Recording patient co-morbidities: where’s the best place to get the information?
Matt Hale is a National Institute for Health Research funded Academic Clinical Fellow & Speciality registrar in Geriatrics in Yorkshire & Humber. His research interests are in improving appropriate treatment stratification for older adults with frailty with a particular focus on statin therapy.
Patients’ self-reported information on their health conditions is often used in clinical practice. It may be used for direct patient care, when patients are asked about their current medical conditions when admitted acutely to hospital or if they move to a new general practice. Alternatively, self-reported data may be used for research studies when either general practice or hospital data is not available or when these data sources are incomplete. Although some studies have looked at the extent of agreement between individuals’ self-report of their health conditions and their general practice’s record of their health conditions, few have focussed on the community-dwelling older adult population, despite this population being among those who have the most contact with secondary care. Furthermore, only a small number of previous studies included individuals with cognitive impairment and none have investigated the impact of frailty.
As treatment decisions and research findings will often be affected by the accuracy of patients’ self-reported medical conditions, it is imperative to know if we have the correct information. To further investigate this, we studied the agreement between self-reported and general practice recorded data among community-dwelling older adults as well as the impact of participant factors, including frailty, on this agreement.
We studied 964 participants in the Community Ageing Research 75+ (CARE75+) study comparing participants’ self-reported health conditions to the conditions reported on their general practice electronic health records. We assessed for agreement for the following health conditions: any cancer (excluding non-melanoma skin cancer), asthma, cerebrovascular disease, chronic obstructive pulmonary disease, dementia, diabetes mellitus, heart failure, peripheral vascular disease, registered blind or partially sighted and rheumatoid arthritis.
We found a marked variation in agreement between the participants’ self-report and the GP record for health conditions ranging from only fair agreement for rheumatoid arthritis, where many patients reported having this but few had a recorded diagnosis on their GP record, to perfect agreement for asthma and peripheral vascular disease.
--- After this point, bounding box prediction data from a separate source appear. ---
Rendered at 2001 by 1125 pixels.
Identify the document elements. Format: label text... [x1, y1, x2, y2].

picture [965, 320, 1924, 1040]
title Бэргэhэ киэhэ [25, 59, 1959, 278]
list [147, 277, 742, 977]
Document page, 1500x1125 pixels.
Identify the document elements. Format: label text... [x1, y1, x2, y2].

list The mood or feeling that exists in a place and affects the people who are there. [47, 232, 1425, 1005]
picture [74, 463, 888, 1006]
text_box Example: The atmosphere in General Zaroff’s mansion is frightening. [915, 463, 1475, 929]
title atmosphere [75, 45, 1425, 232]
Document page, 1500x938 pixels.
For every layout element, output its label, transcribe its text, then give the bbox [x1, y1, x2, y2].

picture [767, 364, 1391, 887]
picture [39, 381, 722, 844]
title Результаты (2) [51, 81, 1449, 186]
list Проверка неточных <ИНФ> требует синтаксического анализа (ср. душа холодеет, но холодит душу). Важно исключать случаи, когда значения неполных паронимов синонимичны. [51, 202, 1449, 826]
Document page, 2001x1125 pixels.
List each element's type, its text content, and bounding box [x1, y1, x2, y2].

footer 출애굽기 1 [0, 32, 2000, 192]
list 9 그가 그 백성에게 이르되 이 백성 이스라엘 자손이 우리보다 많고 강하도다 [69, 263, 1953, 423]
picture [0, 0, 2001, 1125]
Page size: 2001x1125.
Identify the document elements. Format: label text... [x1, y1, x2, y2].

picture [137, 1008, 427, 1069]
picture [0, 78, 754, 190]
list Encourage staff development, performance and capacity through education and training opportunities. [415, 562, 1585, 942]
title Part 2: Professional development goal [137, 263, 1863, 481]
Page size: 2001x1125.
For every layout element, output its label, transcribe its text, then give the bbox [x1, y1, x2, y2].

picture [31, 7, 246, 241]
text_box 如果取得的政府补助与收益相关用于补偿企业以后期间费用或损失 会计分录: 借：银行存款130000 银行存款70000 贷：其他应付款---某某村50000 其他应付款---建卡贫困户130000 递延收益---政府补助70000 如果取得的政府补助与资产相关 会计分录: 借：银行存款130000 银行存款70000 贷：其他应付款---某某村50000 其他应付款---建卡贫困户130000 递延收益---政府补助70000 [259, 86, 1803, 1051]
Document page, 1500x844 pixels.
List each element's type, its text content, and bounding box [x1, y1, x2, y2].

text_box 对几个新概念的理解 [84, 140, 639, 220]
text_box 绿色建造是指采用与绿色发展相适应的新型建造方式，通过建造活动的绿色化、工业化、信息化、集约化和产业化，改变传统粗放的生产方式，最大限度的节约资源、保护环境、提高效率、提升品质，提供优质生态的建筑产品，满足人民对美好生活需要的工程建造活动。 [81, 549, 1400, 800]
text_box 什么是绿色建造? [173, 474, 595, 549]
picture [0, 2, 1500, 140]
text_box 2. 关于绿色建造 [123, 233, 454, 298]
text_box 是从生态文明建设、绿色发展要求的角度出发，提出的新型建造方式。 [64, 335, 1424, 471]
The extent of agreement was also reduced by the presence of frailty or cognitive impairment. Interestingly the presence of multi-morbidity improved agreement for some health conditions (dementia and being partially sighted) whilst reducing the agreement for others (cancer and diabetes).
In an age of information overload where clinicians and researchers alike have choices as to how to obtain information on patient co-morbidities, it is important to recognise that there is not only a difference between what patients and their GPs report but also that the extent of this disagreement is different with different health conditions and is also affected by multi-morbidity, a person’s frailty and a person’s cognitive state. This study highlights the importance of utilising not only one source of information for finding out older adults’ comorbidities and the importance of ensuring that electronic health records are accurate and up to date.